The non-performing ratio of the Spanish banking system moved above 12 percent in August for the first time since the Bank of Spain began compiling the current statistical series in 1962.
The amount of loans that have not been serviced in over 90 days increased by two billion euros in the month to 180.673 billion euros, the six month in a row that defaults have risen. The default ratio stood at 12.12 percent, up from 11.97 percent in July and from 10.52 percent in August of last year. The increase in loans classified as doubtful follows a change in the criteria imposed by the Bank of Spain for credit that has been refinanced or restructured.
The ratio was also boosted by a decline in outstanding loans to 1.490 trillion euros, the lowest level since 2006 before a massive property bubble burst and the crisis hit around the start of 2008. Both households and companies continue to deleverage, while demand for credit remains depressed by the ongoing weakness of the domestic economy.

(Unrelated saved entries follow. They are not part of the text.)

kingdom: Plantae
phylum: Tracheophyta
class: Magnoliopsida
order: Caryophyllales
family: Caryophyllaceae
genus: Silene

The economy is expected to have emerged from its longest recession in close to half a century in the third quarter, but Bloomberg quoted Neil Smith, a bank analyst at Bankhaus Lampe, as saying that a sustained recovery would struggle to take hold. “We may see false starts in this recovery, but for the banks there is still a long way to go,” Smith said.
The non-performing ratio of mortgage of home mortgages rose to 5 percent due to rampant unemployment, which at the end of the second quarter stood at 26.3 percent.